Instructions for the task:
Apart from the pictures, please restate every entry below exactly.
________________________
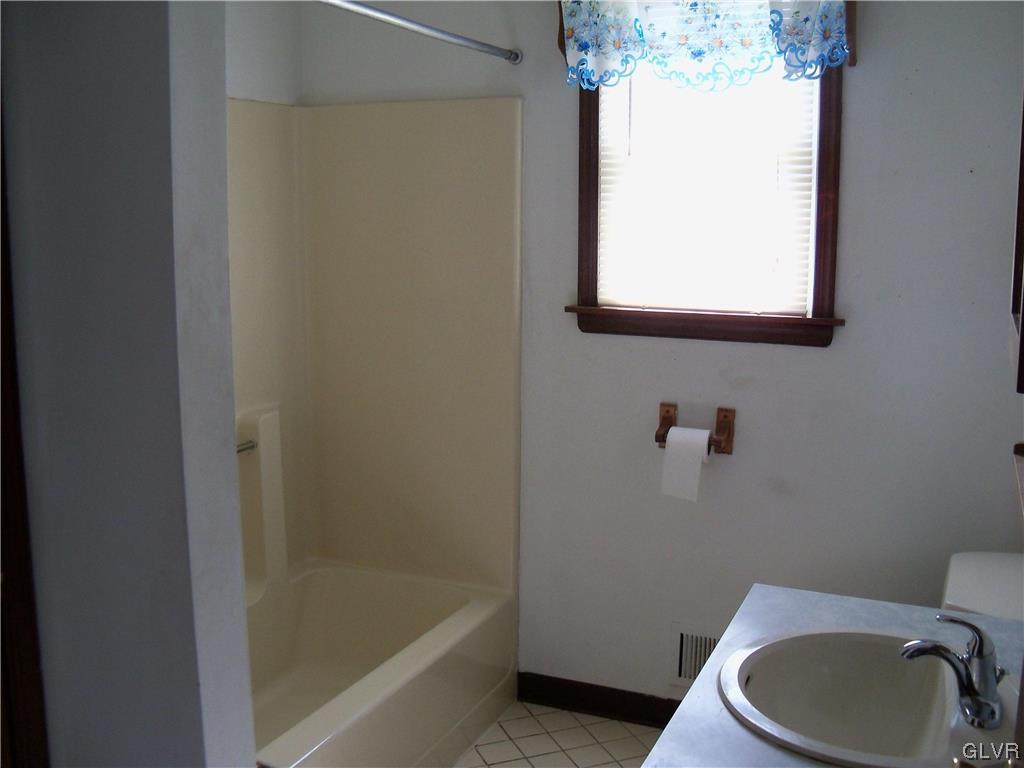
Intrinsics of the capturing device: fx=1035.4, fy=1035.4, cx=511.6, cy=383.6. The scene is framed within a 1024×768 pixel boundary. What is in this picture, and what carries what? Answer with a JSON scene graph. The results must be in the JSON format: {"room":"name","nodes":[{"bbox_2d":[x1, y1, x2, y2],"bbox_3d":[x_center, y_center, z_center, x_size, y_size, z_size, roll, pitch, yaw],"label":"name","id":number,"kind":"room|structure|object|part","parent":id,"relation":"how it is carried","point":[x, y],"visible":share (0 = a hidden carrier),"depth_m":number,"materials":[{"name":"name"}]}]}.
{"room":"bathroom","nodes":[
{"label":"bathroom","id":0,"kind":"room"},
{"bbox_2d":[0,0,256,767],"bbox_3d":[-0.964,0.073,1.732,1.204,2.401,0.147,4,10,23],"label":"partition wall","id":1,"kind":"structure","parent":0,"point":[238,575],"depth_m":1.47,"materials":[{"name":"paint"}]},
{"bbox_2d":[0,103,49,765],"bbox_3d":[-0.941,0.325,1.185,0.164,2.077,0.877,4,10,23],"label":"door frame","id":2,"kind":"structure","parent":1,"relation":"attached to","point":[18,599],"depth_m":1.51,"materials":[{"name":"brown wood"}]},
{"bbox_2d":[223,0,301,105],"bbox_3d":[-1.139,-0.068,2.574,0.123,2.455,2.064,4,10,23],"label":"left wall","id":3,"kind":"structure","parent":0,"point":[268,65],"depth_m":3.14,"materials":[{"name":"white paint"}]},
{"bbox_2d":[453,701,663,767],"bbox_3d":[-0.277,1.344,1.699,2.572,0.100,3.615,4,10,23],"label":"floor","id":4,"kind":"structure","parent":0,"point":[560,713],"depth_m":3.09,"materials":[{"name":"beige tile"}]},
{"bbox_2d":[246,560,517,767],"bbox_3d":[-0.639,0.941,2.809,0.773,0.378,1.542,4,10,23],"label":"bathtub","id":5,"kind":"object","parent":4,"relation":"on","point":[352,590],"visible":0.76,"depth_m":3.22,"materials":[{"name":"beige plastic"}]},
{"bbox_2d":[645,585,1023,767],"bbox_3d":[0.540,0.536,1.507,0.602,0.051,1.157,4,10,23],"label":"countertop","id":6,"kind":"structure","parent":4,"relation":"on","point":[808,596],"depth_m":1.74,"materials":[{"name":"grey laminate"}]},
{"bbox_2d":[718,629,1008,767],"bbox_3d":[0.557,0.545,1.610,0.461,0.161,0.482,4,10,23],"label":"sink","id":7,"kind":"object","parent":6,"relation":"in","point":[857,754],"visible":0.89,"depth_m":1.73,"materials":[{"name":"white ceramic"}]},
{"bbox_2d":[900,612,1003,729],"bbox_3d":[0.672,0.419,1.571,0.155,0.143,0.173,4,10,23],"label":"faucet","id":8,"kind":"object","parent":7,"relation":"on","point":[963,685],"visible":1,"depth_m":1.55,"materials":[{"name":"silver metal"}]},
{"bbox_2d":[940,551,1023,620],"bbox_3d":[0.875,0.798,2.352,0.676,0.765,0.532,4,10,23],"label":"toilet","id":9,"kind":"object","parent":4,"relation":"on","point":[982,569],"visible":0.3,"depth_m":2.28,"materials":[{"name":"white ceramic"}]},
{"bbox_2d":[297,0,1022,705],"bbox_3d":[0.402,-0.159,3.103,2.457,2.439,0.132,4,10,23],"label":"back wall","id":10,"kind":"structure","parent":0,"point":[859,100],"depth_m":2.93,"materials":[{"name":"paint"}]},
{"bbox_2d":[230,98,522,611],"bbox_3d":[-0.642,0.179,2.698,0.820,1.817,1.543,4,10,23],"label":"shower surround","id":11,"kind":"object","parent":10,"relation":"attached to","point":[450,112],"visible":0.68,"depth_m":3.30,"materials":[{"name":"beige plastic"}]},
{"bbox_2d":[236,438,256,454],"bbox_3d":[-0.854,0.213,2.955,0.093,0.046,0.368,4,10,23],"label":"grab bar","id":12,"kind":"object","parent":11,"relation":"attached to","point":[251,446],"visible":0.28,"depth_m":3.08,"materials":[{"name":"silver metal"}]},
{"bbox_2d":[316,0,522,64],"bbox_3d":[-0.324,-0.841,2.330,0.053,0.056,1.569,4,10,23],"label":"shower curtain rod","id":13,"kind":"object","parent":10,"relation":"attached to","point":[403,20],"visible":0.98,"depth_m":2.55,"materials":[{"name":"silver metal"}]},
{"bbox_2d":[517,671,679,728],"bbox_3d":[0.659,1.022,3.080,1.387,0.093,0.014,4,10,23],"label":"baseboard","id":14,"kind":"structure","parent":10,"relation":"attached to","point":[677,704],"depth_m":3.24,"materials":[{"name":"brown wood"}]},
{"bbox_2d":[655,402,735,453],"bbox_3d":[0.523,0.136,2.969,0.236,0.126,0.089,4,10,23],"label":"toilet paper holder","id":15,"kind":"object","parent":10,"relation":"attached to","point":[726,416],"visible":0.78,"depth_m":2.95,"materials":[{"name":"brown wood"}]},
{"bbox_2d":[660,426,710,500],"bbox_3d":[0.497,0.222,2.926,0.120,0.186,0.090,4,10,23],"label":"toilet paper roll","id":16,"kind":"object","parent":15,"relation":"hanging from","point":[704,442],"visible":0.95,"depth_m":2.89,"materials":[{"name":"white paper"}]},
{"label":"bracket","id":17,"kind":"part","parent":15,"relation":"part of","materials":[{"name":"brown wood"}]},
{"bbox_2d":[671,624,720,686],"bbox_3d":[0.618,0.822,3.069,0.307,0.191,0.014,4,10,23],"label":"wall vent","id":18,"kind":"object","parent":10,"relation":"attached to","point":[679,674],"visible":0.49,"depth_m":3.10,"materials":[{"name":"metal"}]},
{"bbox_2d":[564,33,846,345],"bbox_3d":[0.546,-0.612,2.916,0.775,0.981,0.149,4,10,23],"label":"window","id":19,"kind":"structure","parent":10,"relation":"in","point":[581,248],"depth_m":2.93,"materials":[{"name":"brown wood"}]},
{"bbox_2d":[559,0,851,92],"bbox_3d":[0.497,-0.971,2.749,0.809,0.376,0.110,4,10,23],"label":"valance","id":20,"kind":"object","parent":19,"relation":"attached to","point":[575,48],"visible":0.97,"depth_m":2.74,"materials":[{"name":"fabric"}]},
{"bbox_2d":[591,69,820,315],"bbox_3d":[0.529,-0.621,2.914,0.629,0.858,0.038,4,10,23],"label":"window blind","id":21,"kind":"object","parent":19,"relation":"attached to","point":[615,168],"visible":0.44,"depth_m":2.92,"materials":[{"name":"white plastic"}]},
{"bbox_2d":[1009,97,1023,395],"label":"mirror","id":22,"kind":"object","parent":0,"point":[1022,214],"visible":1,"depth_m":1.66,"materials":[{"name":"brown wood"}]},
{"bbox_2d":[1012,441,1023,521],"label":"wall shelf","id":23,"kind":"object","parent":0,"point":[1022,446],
________________________
Finished task:
Intrinsics of the capturing device: fx=1035.4, fy=1035.4, cx=511.6, cy=383.6. The scene is framed within a 1024×768 pixel boundary. What is in this picture, and what carries what? Answer with a JSON scene graph. The results must be in the JSON format: {"room":"name","nodes":[{"bbox_2d":[x1, y1, x2, y2],"bbox_3d":[x_center, y_center, z_center, x_size, y_size, z_size, roll, pitch, yaw],"label":"name","id":number,"kind":"room|structure|object|part","parent":id,"relation":"how it is carried","point":[x, y],"visible":share (0 = a hidden carrier),"depth_m":number,"materials":[{"name":"name"}]}]}.
{"room":"bathroom","nodes":[
{"label":"bathroom","id":0,"kind":"room"},
{"bbox_2d":[0,0,256,767],"bbox_3d":[-0.964,0.073,1.732,1.204,2.401,0.147,4,10,23],"label":"partition wall","id":1,"kind":"structure","parent":0,"point":[238,575],"depth_m":1.47,"materials":[{"name":"paint"}]},
{"bbox_2d":[0,103,49,765],"bbox_3d":[-0.941,0.325,1.185,0.164,2.077,0.877,4,10,23],"label":"door frame","id":2,"kind":"structure","parent":1,"relation":"attached to","point":[18,599],"depth_m":1.51,"materials":[{"name":"brown wood"}]},
{"bbox_2d":[223,0,301,105],"bbox_3d":[-1.139,-0.068,2.574,0.123,2.455,2.064,4,10,23],"label":"left wall","id":3,"kind":"structure","parent":0,"point":[268,65],"depth_m":3.14,"materials":[{"name":"white paint"}]},
{"bbox_2d":[453,701,663,767],"bbox_3d":[-0.277,1.344,1.699,2.572,0.100,3.615,4,10,23],"label":"floor","id":4,"kind":"structure","parent":0,"point":[560,713],"depth_m":3.09,"materials":[{"name":"beige tile"}]},
{"bbox_2d":[246,560,517,767],"bbox_3d":[-0.639,0.941,2.809,0.773,0.378,1.542,4,10,23],"label":"bathtub","id":5,"kind":"object","parent":4,"relation":"on","point":[352,590],"visible":0.76,"depth_m":3.22,"materials":[{"name":"beige plastic"}]},
{"bbox_2d":[645,585,1023,767],"bbox_3d":[0.540,0.536,1.507,0.602,0.051,1.157,4,10,23],"label":"countertop","id":6,"kind":"structure","parent":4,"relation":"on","point":[808,596],"depth_m":1.74,"materials":[{"name":"grey laminate"}]},
{"bbox_2d":[718,629,1008,767],"bbox_3d":[0.557,0.545,1.610,0.461,0.161,0.482,4,10,23],"label":"sink","id":7,"kind":"object","parent":6,"relation":"in","point":[857,754],"visible":0.89,"depth_m":1.73,"materials":[{"name":"white ceramic"}]},
{"bbox_2d":[900,612,1003,729],"bbox_3d":[0.672,0.419,1.571,0.155,0.143,0.173,4,10,23],"label":"faucet","id":8,"kind":"object","parent":7,"relation":"on","point":[963,685],"visible":1,"depth_m":1.55,"materials":[{"name":"silver metal"}]},
{"bbox_2d":[940,551,1023,620],"bbox_3d":[0.875,0.798,2.352,0.676,0.765,0.532,4,10,23],"label":"toilet","id":9,"kind":"object","parent":4,"relation":"on","point":[982,569],"visible":0.3,"depth_m":2.28,"materials":[{"name":"white ceramic"}]},
{"bbox_2d":[297,0,1022,705],"bbox_3d":[0.402,-0.159,3.103,2.457,2.439,0.132,4,10,23],"label":"back wall","id":10,"kind":"structure","parent":0,"point":[859,100],"depth_m":2.93,"materials":[{"name":"paint"}]},
{"bbox_2d":[230,98,522,611],"bbox_3d":[-0.642,0.179,2.698,0.820,1.817,1.543,4,10,23],"label":"shower surround","id":11,"kind":"object","parent":10,"relation":"attached to","point":[450,112],"visible":0.68,"depth_m":3.30,"materials":[{"name":"beige plastic"}]},
{"bbox_2d":[236,438,256,454],"bbox_3d":[-0.854,0.213,2.955,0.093,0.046,0.368,4,10,23],"label":"grab bar","id":12,"kind":"object","parent":11,"relation":"attached to","point":[251,446],"visible":0.28,"depth_m":3.08,"materials":[{"name":"silver metal"}]},
{"bbox_2d":[316,0,522,64],"bbox_3d":[-0.324,-0.841,2.330,0.053,0.056,1.569,4,10,23],"label":"shower curtain rod","id":13,"kind":"object","parent":10,"relation":"attached to","point":[403,20],"visible":0.98,"depth_m":2.55,"materials":[{"name":"silver metal"}]},
{"bbox_2d":[517,671,679,728],"bbox_3d":[0.659,1.022,3.080,1.387,0.093,0.014,4,10,23],"label":"baseboard","id":14,"kind":"structure","parent":10,"relation":"attached to","point":[677,704],"depth_m":3.24,"materials":[{"name":"brown wood"}]},
{"bbox_2d":[655,402,735,453],"bbox_3d":[0.523,0.136,2.969,0.236,0.126,0.089,4,10,23],"label":"toilet paper holder","id":15,"kind":"object","parent":10,"relation":"attached to","point":[726,416],"visible":0.78,"depth_m":2.95,"materials":[{"name":"brown wood"}]},
{"bbox_2d":[660,426,710,500],"bbox_3d":[0.497,0.222,2.926,0.120,0.186,0.090,4,10,23],"label":"toilet paper roll","id":16,"kind":"object","parent":15,"relation":"hanging from","point":[704,442],"visible":0.95,"depth_m":2.89,"materials":[{"name":"white paper"}]},
{"label":"bracket","id":17,"kind":"part","parent":15,"relation":"part of","materials":[{"name":"brown wood"}]},
{"bbox_2d":[671,624,720,686],"bbox_3d":[0.618,0.822,3.069,0.307,0.191,0.014,4,10,23],"label":"wall vent","id":18,"kind":"object","parent":10,"relation":"attached to","point":[679,674],"visible":0.49,"depth_m":3.10,"materials":[{"name":"metal"}]},
{"bbox_2d":[564,33,846,345],"bbox_3d":[0.546,-0.612,2.916,0.775,0.981,0.149,4,10,23],"label":"window","id":19,"kind":"structure","parent":10,"relation":"in","point":[581,248],"depth_m":2.93,"materials":[{"name":"brown wood"}]},
{"bbox_2d":[559,0,851,92],"bbox_3d":[0.497,-0.971,2.749,0.809,0.376,0.110,4,10,23],"label":"valance","id":20,"kind":"object","parent":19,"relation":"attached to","point":[575,48],"visible":0.97,"depth_m":2.74,"materials":[{"name":"fabric"}]},
{"bbox_2d":[591,69,820,315],"bbox_3d":[0.529,-0.621,2.914,0.629,0.858,0.038,4,10,23],"label":"window blind","id":21,"kind":"object","parent":19,"relation":"attached to","point":[615,168],"visible":0.44,"depth_m":2.92,"materials":[{"name":"white plastic"}]},
{"bbox_2d":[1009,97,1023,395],"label":"mirror","id":22,"kind":"object","parent":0,"point":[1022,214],"visible":1,"depth_m":1.66,"materials":[{"name":"brown wood"}]},
{"bbox_2d":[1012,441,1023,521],"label":"wall shelf","id":23,"kind":"object","parent":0,"point":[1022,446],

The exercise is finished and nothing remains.